AIM OF THE EXERCISE:
Return every line in these rows word for word, keeping the original order, spelling, and line breaks.
*** Opening of SOURCE MATERIAL ***
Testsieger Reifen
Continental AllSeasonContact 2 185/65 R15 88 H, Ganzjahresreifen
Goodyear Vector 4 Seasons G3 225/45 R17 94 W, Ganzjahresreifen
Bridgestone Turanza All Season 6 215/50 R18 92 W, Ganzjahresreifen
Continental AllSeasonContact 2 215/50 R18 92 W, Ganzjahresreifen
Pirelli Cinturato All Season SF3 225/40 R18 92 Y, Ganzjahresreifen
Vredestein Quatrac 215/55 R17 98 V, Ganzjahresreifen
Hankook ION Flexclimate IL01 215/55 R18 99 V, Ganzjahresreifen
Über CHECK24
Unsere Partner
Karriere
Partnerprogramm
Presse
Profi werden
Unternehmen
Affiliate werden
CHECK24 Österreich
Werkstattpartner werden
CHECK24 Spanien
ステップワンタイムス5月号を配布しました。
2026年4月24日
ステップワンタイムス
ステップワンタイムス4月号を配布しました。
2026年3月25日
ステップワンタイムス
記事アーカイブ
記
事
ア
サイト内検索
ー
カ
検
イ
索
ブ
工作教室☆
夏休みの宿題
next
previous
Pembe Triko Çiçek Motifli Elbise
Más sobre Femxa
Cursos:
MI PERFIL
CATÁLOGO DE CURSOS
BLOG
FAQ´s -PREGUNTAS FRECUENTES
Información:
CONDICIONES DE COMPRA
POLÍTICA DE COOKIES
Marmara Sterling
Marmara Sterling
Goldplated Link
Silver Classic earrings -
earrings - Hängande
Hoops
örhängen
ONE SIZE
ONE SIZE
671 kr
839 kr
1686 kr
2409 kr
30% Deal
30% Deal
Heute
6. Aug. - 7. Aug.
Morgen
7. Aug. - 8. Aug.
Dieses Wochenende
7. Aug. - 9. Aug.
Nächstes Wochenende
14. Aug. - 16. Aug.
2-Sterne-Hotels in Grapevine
*** Close of SOURCE MATERIAL ***
EXERCISE OUTPUT:
Testsieger Reifen
Continental AllSeasonContact 2 185/65 R15 88 H, Ganzjahresreifen
Goodyear Vector 4 Seasons G3 225/45 R17 94 W, Ganzjahresreifen
Bridgestone Turanza All Season 6 215/50 R18 92 W, Ganzjahresreifen
Continental AllSeasonContact 2 215/50 R18 92 W, Ganzjahresreifen
Pirelli Cinturato All Season SF3 225/40 R18 92 Y, Ganzjahresreifen
Vredestein Quatrac 215/55 R17 98 V, Ganzjahresreifen
Hankook ION Flexclimate IL01 215/55 R18 99 V, Ganzjahresreifen
Über CHECK24
Unsere Partner
Karriere
Partnerprogramm
Presse
Profi werden
Unternehmen
Affiliate werden
CHECK24 Österreich
Werkstattpartner werden
CHECK24 Spanien
ステップワンタイムス5月号を配布しました。
2026年4月24日
ステップワンタイムス
ステップワンタイムス4月号を配布しました。
2026年3月25日
ステップワンタイムス
記事アーカイブ
記
事
ア
サイト内検索
ー
カ
検
イ
索
ブ
工作教室☆
夏休みの宿題
next
previous
Pembe Triko Çiçek Motifli Elbise
Más sobre Femxa
Cursos:
MI PERFIL
CATÁLOGO DE CURSOS
BLOG
FAQ´s -PREGUNTAS FRECUENTES
Información:
CONDICIONES DE COMPRA
POLÍTICA DE COOKIES
Marmara Sterling
Marmara Sterling
Goldplated Link
Silver Classic earrings -
earrings - Hängande
Hoops
örhängen
ONE SIZE
ONE SIZE
671 kr
839 kr
1686 kr
2409 kr
30% Deal
30% Deal
Heute
6. Aug. - 7. Aug.
Morgen
7. Aug. - 8. Aug.
Dieses Wochenende
7. Aug. - 9. Aug.
Nächstes Wochenende
14. Aug. - 16. Aug.
2-Sterne-Hotels in Grapevine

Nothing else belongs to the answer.